My father in law is also a history buff, as the many boxes and armoires full of historical family documents and photos substantiate. Having saved at least three, 300 year old houses in his home town from destruction, it is a given that he is also a member of a German-wide organization for conserving historical landmarks. But I won’t say anything more about that, because the story of Klaus’ houses is my favorite story, and it will one day get a blog entry all of its own!
But Klaus’s charity is not limited to bugs and birds and buildings. For almost 4 years, Jan’s father has been the local coordinator for an initiative to offer affordable, practical assistance to the elderly or infirm called Citizen for Citizen. It is a program of volunteers who are listed with specific skills or services, and whom can be called upon when needed, for example, to drive someone to the doctor, fix a sink, or just come by with some chicken soup. The recipients pay a small fee, but nothing close to the cost on the open market. In the Fischer’s town of Beilstein and the neighboring town, Abstadt, my father in law coordinates 60 volunteers, who meet about 800-900 service-requests per year (although this number has declined more recently).
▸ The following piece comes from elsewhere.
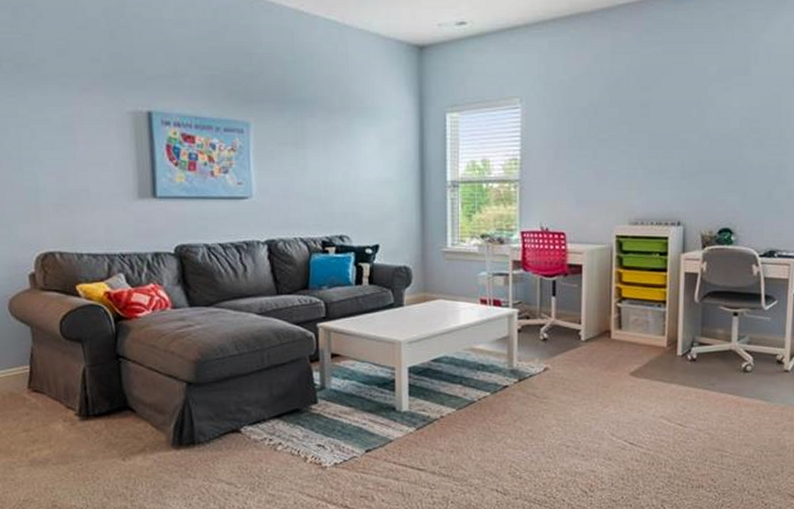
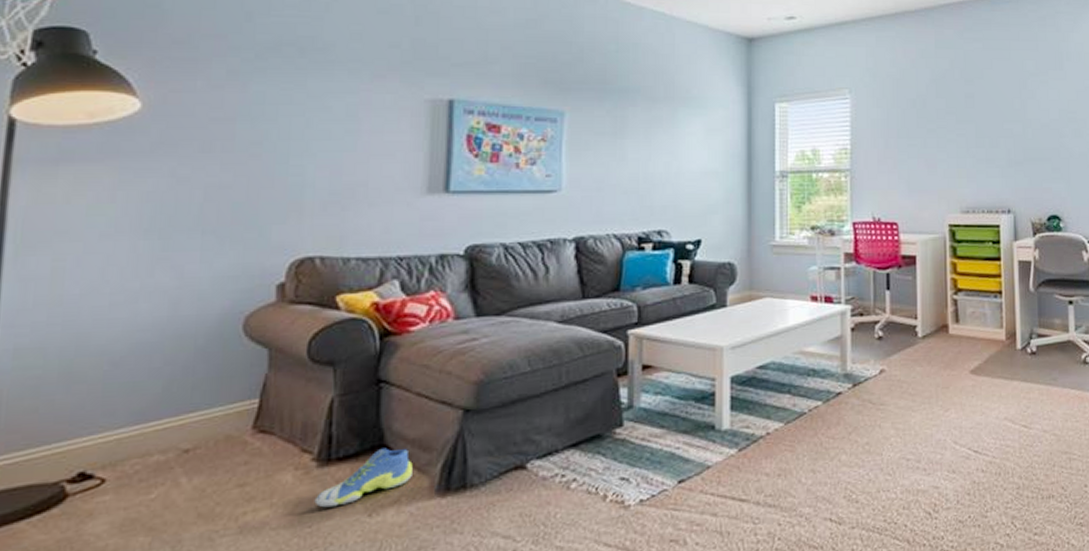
sneaker: none [81,409,152,451] -> present [314,448,413,508]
It is always a slippery business to second guess someone else’s motives, and I don’t want to be presumptuous here. However, through the many years I have been a part of this family, I have come to witness my husband’s father as a deeply compassionate person. He is someone who seems to feel pain himself, when others, even the smallest creatures, suffer due to loss, illness, erosion, decay, physical discomfort or pain. It sometimes appears that his very insides churn and tangle with turmoil at the thought of someone else’s misery. In fact, this is exactly the meaning of one of the Greek words in the New Testament used to describe Jesus’ response to human suffering.
Splanchna means inward parts, entrails, bowels, and is metaphorical for the seat of emotion. When someone “splanchnizomai,” literally their entrails are churning, their bowels are moving in response to someone else’s suffering. And usually always this churning produces some course of action meant to relieve the observed suffering. When I reflect on my father-in-law’s acts of compassion, I can’t help but think of Paul’s declaration that all of creation is groaning and awaiting salvation...from atrophy, entropy, disunity, erosion, decay, death, alienation, abuse, neglect, exploitation and violence. (19 The creation waits in eager expectation for the sons of God to be revealed. 20 For the creation was subjected to frustration, not by its own choice, but by the will of the one who subjected it, in hope 21 that the creation itself will be liberated from its bondage to decay and brought into the glorious freedom of the children of God. 22 We know that the whole creation has been groaning as in the pains of childbirth right up to the present time. Romans 8). If this is the case, then it certainly couldn’t hurt if we all had more bowel-movement.
I am so thankful that my children have a grandfather who shows them by example how precious all life is, that we are connected with our environment as well as with each other, and that we each can do a small part to counter the forces of alienation, exploitation, decay and disconnection in the landscapes and communities around us.